Retomando la parte inicial del presente escrito, retrotraigo un martes 18 de septiembre de 2001, a las 7 de la noche, después de pasar mi hermano Iván Antonio por un puesto de policía, ubicado en la calle y al frente de un árbol de Camajón en el barrio P5 de Monteria, a escasos 10 metros, la mesnada motorizada antes mencionada, lo impactó por la espalda, él, desesperado aumentó la velocidad del vehículo, pero al llegar al frente del Estadio de béisbol Eugenio Valdés, se le atravesó, pienso que intencionalmente un carro blanco, circunstancia que aprovecharon los sicarios para acribillarlo. Murió con los ojos bien abiertos, como mostrando su indefensión. Cuentan que la gente le gritaba a los policías del retén antes mencionado: “lo van a dejar matar”; y lo dejaron matar y dejaron ir al carro y sus ocupantes, que no dudo eran parte del plan. Todo esto lo narré en mi declaración ante los investigadores judiciales.

A los 8 días del asesinato de mi hermano, el 26 de septiembre, la misma mesnada dirigida por “Visaje”, asesina al educador y en ese entonces Diputado a la Asamblea de Córdoba, Manuel Ruiz Álvarez, el cual el día anterior había estado en Puerto Libertado, y otros días atrás en Valencia, pudieron haberlo asesinado en esos lugares, pero no, prefirieron hacerlo frente a la entrada principal de la sede de ADEMACOR,  como para dejar un mensaje y una advertencia mortal.

Fue toda una época macabra, a otros compañeros y a mí nos tocó salir de Monteria por un tiempo, a Domingo Ayala, “alias el gato”, lo buscaban como un gato busca al ratón. Los campesinos con una resignación acostumbrada, decían como en la popular canción de autoría de Gildardo Montoya, interpretada por  el acordeonero Enrique Díaz: “La muerte viene a caballo, allá se oye galopando quiero que llegue a mi rancho, allí la estoy esperando”.

A casi 16 años de tu asesinato, hermano Iván, quiero decirte que sigues vivo, en los únicos lugares donde siguen vivos los muertos, son lugares invisibles y maravillosos, propios de la naturaleza humana, esos y sólo esos son: el pensamiento, la memoria y los recuerdos que de ti tenemos; quienes te queremos y amamos mientras tengamos un hálito de vida.
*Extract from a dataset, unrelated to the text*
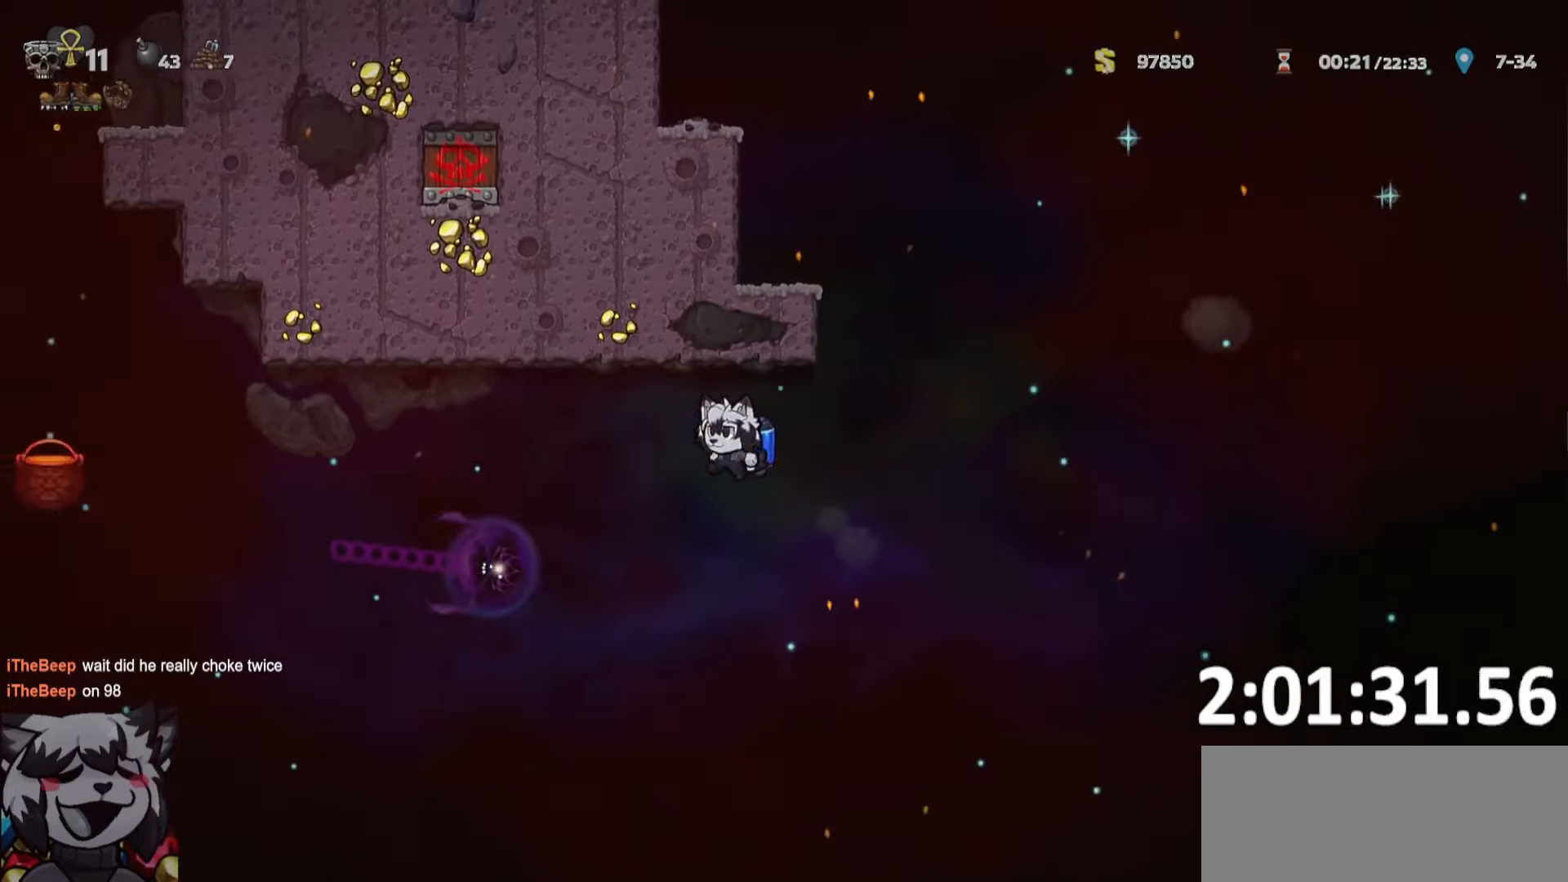
{"keys": ["a", "ptt", "run"], "events": []}
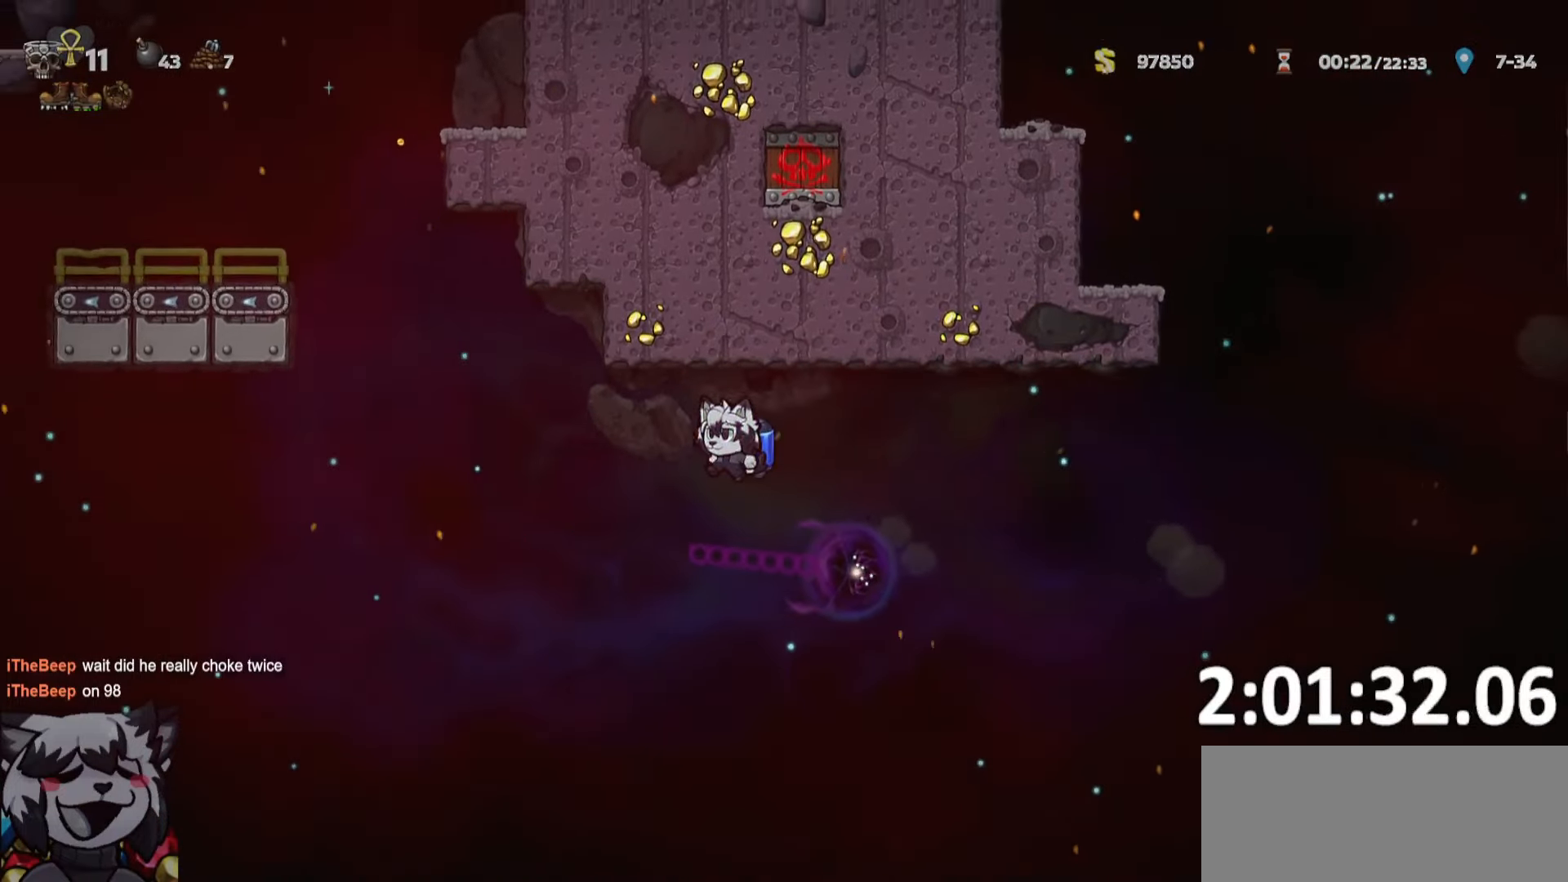
{"keys": ["a", "ptt", "run"], "events": []}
Te comento hermano, que nuestra madre está viva, cumplió 88 años, tiene una foto grande tuya enmarcada al frente de su cama, todos los días y a cada momento te ve, así como yo también, cada vez que entro a su habitación que es frecuente, yo me imagino lo que ella sufre cuando te ve, a veces la encuentro triste y se calla su dolor, que es el dolor de toda su vida . Tus hijos están bien, todos son profesionales, Iván Camilo, se parece mucho a ti, parece que lo hiciste con el pincel de Picasso. Sonia, tu esposa se ha quedado sola, con la compañía de su hijo Juan. Del pueblo colombiano, quiero decirte, que una cosa es lo que constitucionalmente está  establecido que es, y otra es la realidad.

El pueblo de Colombia, en verdad, no ejercita su poder soberano; nos rige el modelo económico neoliberal y el modelo político neoconservador. De lo que viene después de la desmovilización de las FARC , de la negociación con el ELN de la actual coyuntura política, son sólo elucubraciones, deseos, “pajas mentales” y muchos interrogantes.